=== TEXTO DE ESTUDIO ===
En un escenario político saturado de discursos reciclados, tecnicismos y alianzas que se arman por conveniencia más que por convicción, aparece Santiago Botero Jaramillo conocido popularmente como “Balín”—, un candidato que irrumpe como un vendaval en la conversación pública. Su frase de guerra, “Balín para el bandido, libertad para el colombiano”, no solo resume su visión de país, sino que encierra la estrategia con la que busca cautivar a un electorado hastiado del miedo, la inseguridad y la política tradicional.
Botero se autodefine como un empresario independiente, un hombre que “no le debe nada a nadie” y que, según él, llegó a la política por un llamado de Dios. Rechaza alianzas con partidos, promete financiar su propia campaña y dice conocer el secreto de la riqueza y la productividad. En un país donde la financiación política suele estar amarrada a intereses, Botero se presenta como el “candidato sin dueño”, una narrativa que busca legitimidad en la independencia y fuerza en el discurso providencialista.
Su estilo es directo, desafiante y sin filtros. Para algunos, un aire fresco; para otros, una amenaza al equilibrio democrático. Botero no mide palabras, las dispara. Ante el secuestro de 34 soldados en Guaviare, lanzó su ya célebre sentencia: “Balín para el bandido”. Una frase que resume su visión de seguridad y justicia, pero también su reto mayor: convertir un lenguaje de guerra en una propuesta política viable.
===
→ CUESTIONARIO:
**a.** Transcriba todo el pasaje del texto sobre Santiago Botero que va desde "Botero se autodefine" hasta "el discurso providencialista.".
**b.** Enumere aquello de lo que, según el texto sobre Santiago Botero, está hastiado el electorado.
Para responder, básese únicamente en el texto sobre Santiago Botero.
=== EXTRACTOS DE DATOS ===
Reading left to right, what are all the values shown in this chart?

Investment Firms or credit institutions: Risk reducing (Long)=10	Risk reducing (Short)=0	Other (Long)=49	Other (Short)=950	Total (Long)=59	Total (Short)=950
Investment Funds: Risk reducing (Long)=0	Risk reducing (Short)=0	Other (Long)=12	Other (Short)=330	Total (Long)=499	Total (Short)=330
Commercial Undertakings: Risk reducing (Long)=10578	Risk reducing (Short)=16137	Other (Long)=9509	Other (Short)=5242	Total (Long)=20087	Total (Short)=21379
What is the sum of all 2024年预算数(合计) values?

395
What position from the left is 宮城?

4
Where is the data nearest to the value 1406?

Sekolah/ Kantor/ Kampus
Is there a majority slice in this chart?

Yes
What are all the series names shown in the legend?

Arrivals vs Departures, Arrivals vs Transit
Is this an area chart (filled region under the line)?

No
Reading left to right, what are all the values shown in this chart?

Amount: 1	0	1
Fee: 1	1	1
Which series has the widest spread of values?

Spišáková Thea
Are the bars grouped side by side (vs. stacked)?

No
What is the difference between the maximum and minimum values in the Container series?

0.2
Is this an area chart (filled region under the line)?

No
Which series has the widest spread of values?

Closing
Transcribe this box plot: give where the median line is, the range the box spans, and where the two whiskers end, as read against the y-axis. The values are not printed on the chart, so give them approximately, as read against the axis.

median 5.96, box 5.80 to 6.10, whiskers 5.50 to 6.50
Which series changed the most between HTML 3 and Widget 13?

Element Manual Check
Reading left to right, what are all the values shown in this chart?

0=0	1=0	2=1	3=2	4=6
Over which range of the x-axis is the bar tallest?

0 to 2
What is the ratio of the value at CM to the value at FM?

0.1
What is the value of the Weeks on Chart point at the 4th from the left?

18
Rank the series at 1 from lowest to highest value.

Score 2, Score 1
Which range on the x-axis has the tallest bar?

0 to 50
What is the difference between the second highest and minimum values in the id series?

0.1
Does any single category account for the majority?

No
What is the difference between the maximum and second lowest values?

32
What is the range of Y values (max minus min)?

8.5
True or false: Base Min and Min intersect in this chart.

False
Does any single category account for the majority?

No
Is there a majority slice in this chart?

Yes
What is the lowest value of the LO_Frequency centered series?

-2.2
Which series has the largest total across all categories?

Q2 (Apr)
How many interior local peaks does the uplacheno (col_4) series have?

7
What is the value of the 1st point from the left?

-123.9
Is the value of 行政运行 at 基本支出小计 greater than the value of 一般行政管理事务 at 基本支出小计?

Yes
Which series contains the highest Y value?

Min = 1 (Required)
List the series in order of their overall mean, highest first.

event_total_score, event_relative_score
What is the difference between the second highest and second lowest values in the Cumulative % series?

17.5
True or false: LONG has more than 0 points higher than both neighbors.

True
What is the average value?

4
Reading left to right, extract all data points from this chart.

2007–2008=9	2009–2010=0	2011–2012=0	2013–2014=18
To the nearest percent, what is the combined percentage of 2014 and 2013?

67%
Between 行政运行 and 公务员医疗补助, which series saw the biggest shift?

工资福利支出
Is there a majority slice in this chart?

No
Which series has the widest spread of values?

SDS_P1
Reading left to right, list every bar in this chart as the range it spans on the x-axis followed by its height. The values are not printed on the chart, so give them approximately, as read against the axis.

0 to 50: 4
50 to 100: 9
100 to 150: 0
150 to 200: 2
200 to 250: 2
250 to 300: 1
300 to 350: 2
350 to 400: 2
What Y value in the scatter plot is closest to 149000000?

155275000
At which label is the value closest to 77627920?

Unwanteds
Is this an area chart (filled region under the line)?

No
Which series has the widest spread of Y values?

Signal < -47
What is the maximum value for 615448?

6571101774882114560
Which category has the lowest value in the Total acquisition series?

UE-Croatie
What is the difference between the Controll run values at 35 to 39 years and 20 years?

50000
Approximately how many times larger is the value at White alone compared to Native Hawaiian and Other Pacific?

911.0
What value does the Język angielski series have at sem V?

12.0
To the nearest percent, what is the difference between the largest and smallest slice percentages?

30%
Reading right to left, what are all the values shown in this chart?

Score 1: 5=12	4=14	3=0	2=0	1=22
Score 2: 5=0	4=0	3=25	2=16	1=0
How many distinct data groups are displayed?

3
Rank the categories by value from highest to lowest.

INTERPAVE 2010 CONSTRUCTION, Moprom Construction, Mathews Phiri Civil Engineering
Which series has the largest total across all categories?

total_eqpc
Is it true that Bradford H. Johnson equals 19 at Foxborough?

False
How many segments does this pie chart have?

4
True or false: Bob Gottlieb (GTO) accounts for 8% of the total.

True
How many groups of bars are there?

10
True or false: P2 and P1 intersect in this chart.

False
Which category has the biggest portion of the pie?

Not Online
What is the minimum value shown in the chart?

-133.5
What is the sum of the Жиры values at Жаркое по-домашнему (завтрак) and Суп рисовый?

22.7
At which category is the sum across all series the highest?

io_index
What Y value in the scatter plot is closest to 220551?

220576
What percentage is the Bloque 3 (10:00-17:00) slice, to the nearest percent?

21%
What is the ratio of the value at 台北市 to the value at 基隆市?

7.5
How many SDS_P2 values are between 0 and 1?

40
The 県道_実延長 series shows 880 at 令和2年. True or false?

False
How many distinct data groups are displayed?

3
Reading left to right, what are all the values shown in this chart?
===
→ RESPUESTAS ESCRITAS:
**a.**
Botero se autodefine como un empresario independiente, un hombre que “no le debe nada a nadie” y que, según él, llegó a la política por un llamado de Dios. Rechaza alianzas con partidos, promete financiar su propia campaña y dice conocer el secreto de la riqueza y la productividad. En un país donde la financiación política suele estar amarrada a intereses, Botero se presenta como el “candidato sin dueño”, una narrativa que busca legitimidad en la independencia y fuerza en el discurso providencialista.

**b.** El miedo, la inseguridad y la política tradicional.